Passage provided:
Google Arts & Culture

Google and the Ministry of Railways have launched ‘The Railways-Lifeline of a Nation’, a project aimed at preserving the culture and heritage of the Indian railways on the Google Arts and Culture platform.

The Partition Museum has collaborated with National Rail Museum, Delhi and the Google Arts and Culture, to make the museum’s archives more accessible to people across the globe. Online visitors can now experience the history and role of railways in the Indian subcontinent through two online exhibitions,’Trains and the Raj’ and ‘Railways and Partition’.

‘Trains and the Raj’ focuses on the importance of trains during the freedom movement, how the railways became a platform for staging protest, registering dissent and garnering support for the movement.

‘Railways and Partition’ throws light on how the Partition of the subcontinent in 1947 resulted in the forced migration of millions of people across India and Pakistan. Trains were one of the most common modes of transport, with an estimated 700,000 refugees traveling by train between 15 August 1947 and 8 September 1947 alone. To meet the demands of transport, both passenger and goods trains were used.

Written tasks:
[a] According to the passage on Indian railway heritage, how many refugees are estimated to have traveled by train between 15 August 1947 and 8 September 1947?
[b] Reproduce word for word everything in the passage on Indian railway heritage from "The Partition Museum" down to "and ‘Railways and Partition’.".
The listing that comes next is not needed for this work.

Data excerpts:
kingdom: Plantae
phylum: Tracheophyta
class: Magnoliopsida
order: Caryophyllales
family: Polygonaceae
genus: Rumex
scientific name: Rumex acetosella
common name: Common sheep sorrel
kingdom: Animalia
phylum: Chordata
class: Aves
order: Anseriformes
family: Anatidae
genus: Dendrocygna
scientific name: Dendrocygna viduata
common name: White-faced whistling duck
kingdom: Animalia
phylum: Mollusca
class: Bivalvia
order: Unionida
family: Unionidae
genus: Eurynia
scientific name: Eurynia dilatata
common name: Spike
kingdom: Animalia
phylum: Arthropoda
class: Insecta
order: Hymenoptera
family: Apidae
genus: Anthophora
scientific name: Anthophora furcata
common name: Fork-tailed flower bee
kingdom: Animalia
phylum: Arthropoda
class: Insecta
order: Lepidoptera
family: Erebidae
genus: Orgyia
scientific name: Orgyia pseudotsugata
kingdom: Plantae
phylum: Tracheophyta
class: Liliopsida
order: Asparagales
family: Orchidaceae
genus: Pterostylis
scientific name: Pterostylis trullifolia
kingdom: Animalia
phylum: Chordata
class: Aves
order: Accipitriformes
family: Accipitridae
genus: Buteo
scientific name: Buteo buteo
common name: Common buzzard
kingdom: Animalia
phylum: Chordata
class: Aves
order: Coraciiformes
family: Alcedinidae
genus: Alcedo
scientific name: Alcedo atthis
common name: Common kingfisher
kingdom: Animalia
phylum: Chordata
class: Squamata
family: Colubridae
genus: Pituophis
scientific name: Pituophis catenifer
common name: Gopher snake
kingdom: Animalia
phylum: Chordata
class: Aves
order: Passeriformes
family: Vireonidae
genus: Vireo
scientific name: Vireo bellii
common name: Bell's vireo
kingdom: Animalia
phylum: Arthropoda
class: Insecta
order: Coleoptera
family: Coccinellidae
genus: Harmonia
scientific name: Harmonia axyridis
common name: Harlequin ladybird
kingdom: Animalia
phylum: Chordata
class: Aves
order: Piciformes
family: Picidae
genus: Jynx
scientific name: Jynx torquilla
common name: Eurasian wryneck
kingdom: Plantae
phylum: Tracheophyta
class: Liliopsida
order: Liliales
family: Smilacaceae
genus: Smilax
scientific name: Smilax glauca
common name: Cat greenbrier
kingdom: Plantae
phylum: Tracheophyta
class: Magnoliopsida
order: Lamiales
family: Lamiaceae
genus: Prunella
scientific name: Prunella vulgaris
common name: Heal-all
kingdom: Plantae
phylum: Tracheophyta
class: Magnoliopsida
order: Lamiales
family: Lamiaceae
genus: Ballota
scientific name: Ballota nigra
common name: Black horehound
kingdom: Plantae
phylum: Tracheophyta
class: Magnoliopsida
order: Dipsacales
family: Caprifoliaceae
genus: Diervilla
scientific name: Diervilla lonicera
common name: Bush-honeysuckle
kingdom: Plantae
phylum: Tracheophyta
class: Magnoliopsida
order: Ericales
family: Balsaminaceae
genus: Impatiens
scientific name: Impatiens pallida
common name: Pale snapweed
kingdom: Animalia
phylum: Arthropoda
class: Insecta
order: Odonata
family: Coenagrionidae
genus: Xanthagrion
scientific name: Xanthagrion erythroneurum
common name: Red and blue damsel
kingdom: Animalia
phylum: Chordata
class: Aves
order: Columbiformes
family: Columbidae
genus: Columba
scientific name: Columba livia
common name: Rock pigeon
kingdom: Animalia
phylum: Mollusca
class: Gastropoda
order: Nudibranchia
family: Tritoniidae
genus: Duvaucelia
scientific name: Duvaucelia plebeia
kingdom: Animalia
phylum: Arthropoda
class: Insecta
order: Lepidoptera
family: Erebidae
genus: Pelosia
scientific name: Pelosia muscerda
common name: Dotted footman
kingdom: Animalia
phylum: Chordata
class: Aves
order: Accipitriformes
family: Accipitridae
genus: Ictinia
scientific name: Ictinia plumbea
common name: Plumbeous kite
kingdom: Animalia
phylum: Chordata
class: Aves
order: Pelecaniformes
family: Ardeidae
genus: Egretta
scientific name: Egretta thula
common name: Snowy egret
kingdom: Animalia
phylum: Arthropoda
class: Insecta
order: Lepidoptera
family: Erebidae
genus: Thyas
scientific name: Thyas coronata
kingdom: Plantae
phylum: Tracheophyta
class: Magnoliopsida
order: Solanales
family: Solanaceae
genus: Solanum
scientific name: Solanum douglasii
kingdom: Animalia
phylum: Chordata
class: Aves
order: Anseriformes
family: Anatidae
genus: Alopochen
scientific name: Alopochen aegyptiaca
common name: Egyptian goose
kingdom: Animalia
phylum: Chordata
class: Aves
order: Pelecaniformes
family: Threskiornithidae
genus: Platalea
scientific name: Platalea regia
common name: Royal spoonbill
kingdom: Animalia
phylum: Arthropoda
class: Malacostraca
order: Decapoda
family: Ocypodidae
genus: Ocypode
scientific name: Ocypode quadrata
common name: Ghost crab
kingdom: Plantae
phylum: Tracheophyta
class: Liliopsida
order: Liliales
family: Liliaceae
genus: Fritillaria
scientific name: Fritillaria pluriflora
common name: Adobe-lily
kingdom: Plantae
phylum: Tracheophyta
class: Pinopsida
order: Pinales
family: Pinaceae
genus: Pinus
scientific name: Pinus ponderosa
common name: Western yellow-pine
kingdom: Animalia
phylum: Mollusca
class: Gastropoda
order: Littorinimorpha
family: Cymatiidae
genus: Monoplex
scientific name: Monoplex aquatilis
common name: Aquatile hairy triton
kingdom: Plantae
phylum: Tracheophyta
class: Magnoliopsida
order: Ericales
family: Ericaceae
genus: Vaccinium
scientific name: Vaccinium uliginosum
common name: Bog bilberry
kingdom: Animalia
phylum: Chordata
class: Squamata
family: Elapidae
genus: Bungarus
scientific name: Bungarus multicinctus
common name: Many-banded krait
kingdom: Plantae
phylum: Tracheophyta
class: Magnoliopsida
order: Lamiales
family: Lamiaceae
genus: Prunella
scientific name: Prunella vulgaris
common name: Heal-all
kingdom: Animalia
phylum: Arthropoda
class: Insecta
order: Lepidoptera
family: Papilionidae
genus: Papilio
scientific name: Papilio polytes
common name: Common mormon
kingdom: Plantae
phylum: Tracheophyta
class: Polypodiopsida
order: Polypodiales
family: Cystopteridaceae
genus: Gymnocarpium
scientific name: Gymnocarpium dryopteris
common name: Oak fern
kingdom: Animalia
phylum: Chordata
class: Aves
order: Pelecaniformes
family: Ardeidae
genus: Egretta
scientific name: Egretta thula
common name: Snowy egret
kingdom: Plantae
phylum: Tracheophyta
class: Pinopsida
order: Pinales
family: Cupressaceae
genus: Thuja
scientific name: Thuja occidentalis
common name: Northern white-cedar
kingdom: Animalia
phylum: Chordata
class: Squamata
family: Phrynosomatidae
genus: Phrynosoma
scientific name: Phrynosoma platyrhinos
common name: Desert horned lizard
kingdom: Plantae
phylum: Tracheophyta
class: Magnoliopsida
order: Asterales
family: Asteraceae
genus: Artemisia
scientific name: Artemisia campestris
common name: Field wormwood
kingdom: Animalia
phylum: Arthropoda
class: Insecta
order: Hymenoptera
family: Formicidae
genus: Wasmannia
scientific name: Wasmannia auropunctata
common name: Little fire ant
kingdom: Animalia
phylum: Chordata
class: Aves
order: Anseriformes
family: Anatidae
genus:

Task-by-task outputs:
[a] An estimated 700,000 refugees.

[b]
The Partition Museum has collaborated with National Rail Museum, Delhi and the Google Arts and Culture, to make the museum’s archives more accessible to people across the globe. Online visitors can now experience the history and role of railways in the Indian subcontinent through two online exhibitions,’Trains and the Raj’ and ‘Railways and Partition’.